Note: Step 1 is actually pulling data from a Storage Node running on my local machine, not the network itself. As such step 1 is a bit faster than real world usage which would have this code running in data centres with fast pipes.

Memory

The baseline memory usage of the User Data API server is (bytes):

{
    "rss": 115982336,
    "heapTotal": 36827136,
    "heapUsed": 33001104,
    "external": 2117266,
    "arrayBuffers": 54788
}

After loading the data in-memory (bytes):

{
    "rss": 772591616,
    "heapTotal": 362926080,
    "heapUsed": 351119608,
    "external": 2156712,
    "arrayBuffers": 82355
}

This shows an increase in memory usage for the process from a baseline of 115MB to 772MB.

Discussion

Here’s a breakdown of the learnings and a discussion on each.

It’s important to note that this infrastructure is intended to be run within secure enclaves to guarantee end-to-end privacy of user data. As it currently stands, secure enclaves only support in-memory storage, with no access to long term physical disk storage.

Latency

These are roughly extrapolated times for each step:

Step 1: Sync encrypted data: ~3 minutes

Step 2 & 3: Locally decrypt data and load into memory: ~34 seconds

Step 4: Load data into Lucene and run query: 34 milliseconds

The time to query the data is incredibly fast at 34ms, which is a huge positive.

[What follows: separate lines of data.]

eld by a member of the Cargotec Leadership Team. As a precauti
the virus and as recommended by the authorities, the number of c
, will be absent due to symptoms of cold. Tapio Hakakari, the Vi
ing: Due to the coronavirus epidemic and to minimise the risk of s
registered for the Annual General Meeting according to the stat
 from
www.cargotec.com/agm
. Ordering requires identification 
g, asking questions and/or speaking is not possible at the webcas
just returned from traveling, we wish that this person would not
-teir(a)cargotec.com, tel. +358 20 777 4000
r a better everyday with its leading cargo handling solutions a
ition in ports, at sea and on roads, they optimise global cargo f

However, the time to load the data in Step 1 is a blocker to a great user experience. That being said, this step only needs to occur once for any given server.

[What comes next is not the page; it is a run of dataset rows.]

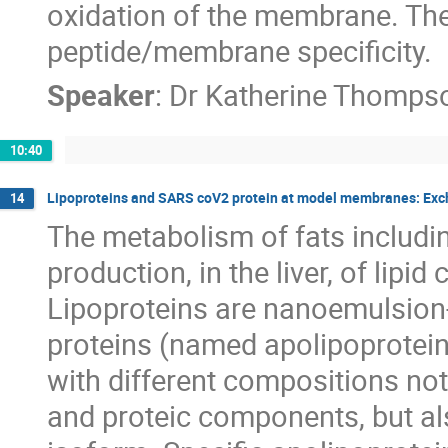
oxidation of the membrane. The 
peptide/membrane specificity.
Speaker
:
Dr
Katherine Thomps
10:40
Lipoproteins and SARS coV2 protein at model membranes: Exch
14
The metabolism of fats includin
production, in the liver, of lipi
Lipoproteins are nanoemulsion-
proteins (named apolipoproteins
with different compositions not
and proteic components, but als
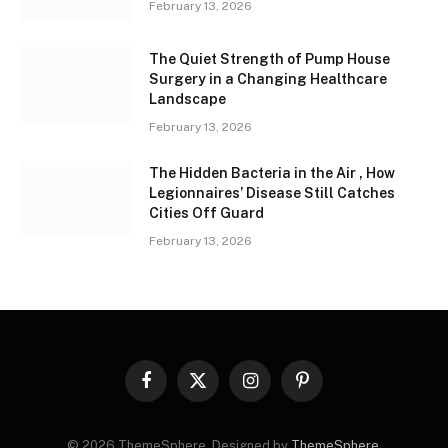
February 13, 2026
The Quiet Strength of Pump House
Surgery in a Changing Healthcare
Landscape
February 13, 2026
The Hidden Bacteria in the Air , How
Legionnaires’ Disease Still Catches
Cities Off Guard
February 13, 2026
Facebook
X
Instagram
Pinterest
(Twitter)
© 2026 ThemeSphere. Designed by
ThemeSphere
.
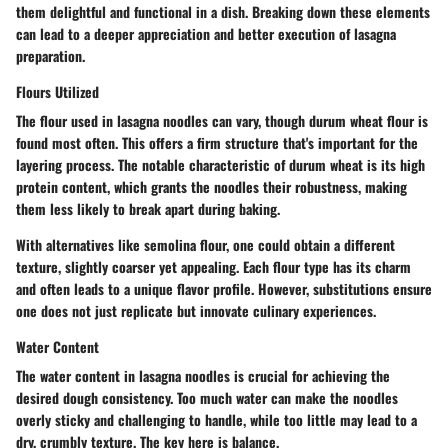
them delightful and functional in a dish. Breaking down these elements
can lead to a deeper appreciation and better execution of lasagna
preparation.
Flours Utilized
The flour used in lasagna noodles can vary, though durum wheat flour is
found most often. This offers a firm structure that's important for the
layering process. The notable characteristic of durum wheat is its high
protein content, which grants the noodles their robustness, making
them less likely to break apart during baking.
With alternatives like semolina flour, one could obtain a different
texture, slightly coarser yet appealing. Each flour type has its charm
and often leads to a unique flavor profile. However, substitutions ensure
one does not just replicate but innovate culinary experiences.
Water Content
The water content in lasagna noodles is crucial for achieving the
desired dough consistency. Too much water can make the noodles
overly sticky and challenging to handle, while too little may lead to a
dry, crumbly texture. The key here is balance.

Under the Verida model of using decentralized identifiers, each Verida account will specify specific confidential compute nodes to act on their behalf. These nodes can sync this data once and then receive regular updates (using the Verida network real-time sync capabilities), keeping it up-to-date at all times.

The 34 seconds to decrypt and load into memory only needs to happen when the User Data API doesn’t have user data in it’s memory cache. This will happen when; 1) The server starts for the first time, or 2) If the cache is cleared (likely to happen after a period of inactivity for a user).

In reality, there may be a 30 second delay for this load process when a user makes their first request and then all subsequent requests should be very fast. Better hardware will drastically improve this load time.

Memory Usage

Memory usage ballooned from 115MB to 772MB, an increase of 657MB. The raw uncompressed data (stored in memory database) was 330MB including indexes. 657MB is almost exactly 2x330MB which makes sense, because the data is actually loaded into memory twice. One copy is an in-memory database, the second copy is an in-memory Lucene database.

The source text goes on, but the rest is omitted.